__Brief__. From the entries below, output the line with "36: (399, 39, 2.23)" and each following line up to and including the line with "49: (144, 344, 2.37)", exactly as written.

__Given data__.

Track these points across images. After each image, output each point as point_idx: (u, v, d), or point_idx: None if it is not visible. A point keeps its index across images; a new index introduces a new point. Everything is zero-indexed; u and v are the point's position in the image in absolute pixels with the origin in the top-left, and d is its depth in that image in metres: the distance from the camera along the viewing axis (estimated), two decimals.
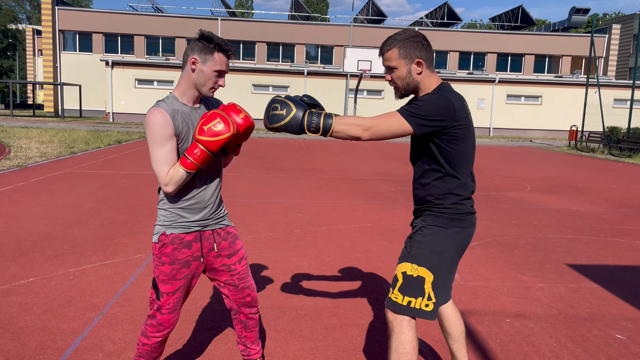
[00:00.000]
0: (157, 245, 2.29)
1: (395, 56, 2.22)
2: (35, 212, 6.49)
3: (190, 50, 2.20)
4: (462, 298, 4.03)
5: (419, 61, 2.22)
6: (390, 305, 2.27)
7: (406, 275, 2.24)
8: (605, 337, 3.41)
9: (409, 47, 2.21)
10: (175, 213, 2.28)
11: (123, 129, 23.88)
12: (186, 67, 2.22)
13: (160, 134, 2.14)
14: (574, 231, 6.52)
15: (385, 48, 2.26)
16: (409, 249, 2.29)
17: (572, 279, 4.59)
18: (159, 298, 2.32)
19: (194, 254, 2.33)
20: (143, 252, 4.94)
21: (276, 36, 36.42)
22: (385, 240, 5.77)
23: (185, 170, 2.16)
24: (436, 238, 2.25)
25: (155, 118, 2.14)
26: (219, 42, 2.19)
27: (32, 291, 3.85)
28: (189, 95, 2.25)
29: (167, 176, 2.17)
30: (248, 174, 10.78)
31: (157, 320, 2.34)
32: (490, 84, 31.50)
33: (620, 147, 20.57)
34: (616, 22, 41.07)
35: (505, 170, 13.35)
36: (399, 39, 2.23)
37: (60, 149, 13.92)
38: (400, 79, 2.25)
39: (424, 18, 43.92)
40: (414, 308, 2.22)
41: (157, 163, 2.17)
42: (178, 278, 2.31)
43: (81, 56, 35.58)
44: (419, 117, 2.12)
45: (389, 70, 2.28)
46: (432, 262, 2.24)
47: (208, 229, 2.37)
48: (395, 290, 2.26)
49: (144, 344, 2.37)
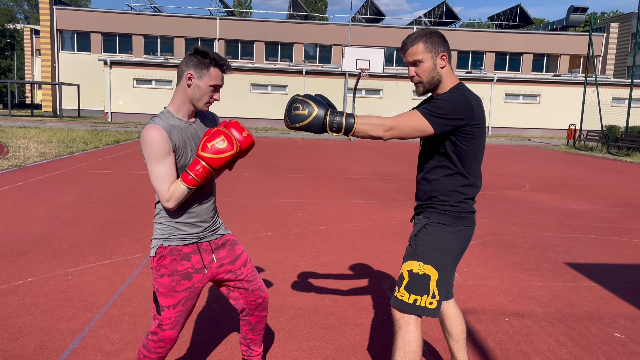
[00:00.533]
0: (155, 259, 2.26)
1: (421, 49, 2.25)
2: (34, 212, 6.48)
3: (186, 66, 2.19)
4: (460, 297, 4.03)
5: (444, 55, 2.26)
6: (396, 304, 2.27)
7: (412, 273, 2.26)
8: (604, 335, 3.42)
9: (434, 42, 2.25)
10: (172, 226, 2.27)
11: (121, 129, 23.86)
12: (181, 82, 2.20)
13: (158, 151, 2.12)
14: (573, 230, 6.53)
15: (410, 43, 2.27)
16: (414, 247, 2.30)
17: (571, 278, 4.60)
18: (160, 312, 2.28)
19: (194, 266, 2.30)
20: (141, 252, 4.94)
21: (275, 35, 36.40)
22: (383, 239, 5.77)
23: (186, 187, 2.14)
24: (441, 236, 2.27)
25: (152, 135, 2.12)
26: (214, 57, 2.18)
27: (31, 291, 3.84)
28: (184, 110, 2.24)
29: (168, 192, 2.16)
30: (246, 174, 10.78)
31: (159, 336, 2.29)
32: (489, 83, 31.52)
33: (619, 145, 20.60)
34: (614, 20, 41.12)
35: (504, 169, 13.37)
36: (423, 34, 2.27)
37: (59, 149, 13.91)
38: (426, 72, 2.26)
39: (422, 17, 43.93)
40: (420, 306, 2.23)
41: (156, 180, 2.15)
42: (178, 290, 2.27)
43: (79, 56, 35.53)
44: (439, 116, 2.14)
45: (413, 64, 2.28)
46: (437, 260, 2.26)
47: (204, 241, 2.35)
48: (401, 289, 2.27)
49: (145, 356, 2.34)
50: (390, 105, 31.26)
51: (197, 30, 35.90)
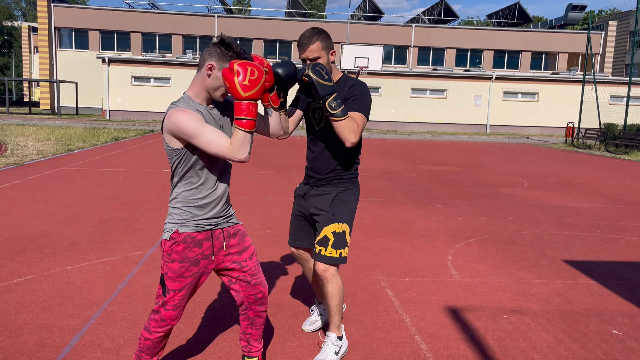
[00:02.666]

__Reply__.
36: (399, 39, 2.23)
37: (60, 149, 13.92)
38: (400, 79, 2.25)
39: (424, 18, 43.92)
40: (414, 308, 2.22)
41: (157, 163, 2.17)
42: (178, 278, 2.31)
43: (81, 56, 35.58)
44: (419, 117, 2.12)
45: (389, 70, 2.28)
46: (432, 262, 2.24)
47: (208, 229, 2.37)
48: (395, 290, 2.26)
49: (144, 344, 2.37)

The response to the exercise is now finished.